═══ Text for analysis ═══
LOEWEN: The cat, the quail, and the year ahead

Image Credit: Compilation/Jennifer Stahn
January 06, 2016 - 8:19 AM

We slipped quietly under the sheets as 2015 receded into memory.

For the first time in many years, New Year’s Eve wasn’t spent out on the town amidst the contrived conviviality of revellers. And with the two of us struggling to maintain workaday equilibrium against the onslaught of flu-bugs and General Yuletide Burnout, New Year’s Eve seemed like the perfect time to share drinks and dinner with my mother-in-law, enjoy a sober moonlit drive home, and an early-to-bed.

In some respects, 2015 was an annus horribilis for your Wednesday morning monologist. Not entirely, mind you.

I felt a brief flutter of hope and optimism as a much-loathed prime minister was ousted from office. I recall good times spent with my partner Wendy vacationing in Mexico, and traveling to favourite retreats throughout our beautiful province.
═══ Raw data ═══
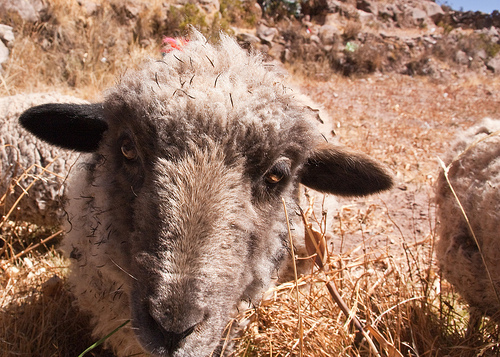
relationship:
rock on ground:
[426, 1, 445, 25] [302, 75, 500, 270]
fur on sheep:
[112, 22, 336, 140] [19, 22, 395, 356]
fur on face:
[112, 22, 336, 140] [19, 22, 395, 356]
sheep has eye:
[19, 22, 395, 356] [261, 155, 292, 184]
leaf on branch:
[302, 224, 327, 265] [295, 203, 381, 356]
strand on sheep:
[205, 50, 218, 68] [19, 22, 395, 356]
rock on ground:
[7, 0, 50, 23] [302, 75, 500, 270]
═══
**Prompt**
Answer these questions about the New Year's column above:
(a) What date is printed on the column?
(b) Who did the writer share drinks and dinner with on New Year's Eve?
(c) In what country did the writer vacation with Wendy?

**Reply**
(a) January 06, 2016
(b) The writer's mother-in-law
(c) Mexico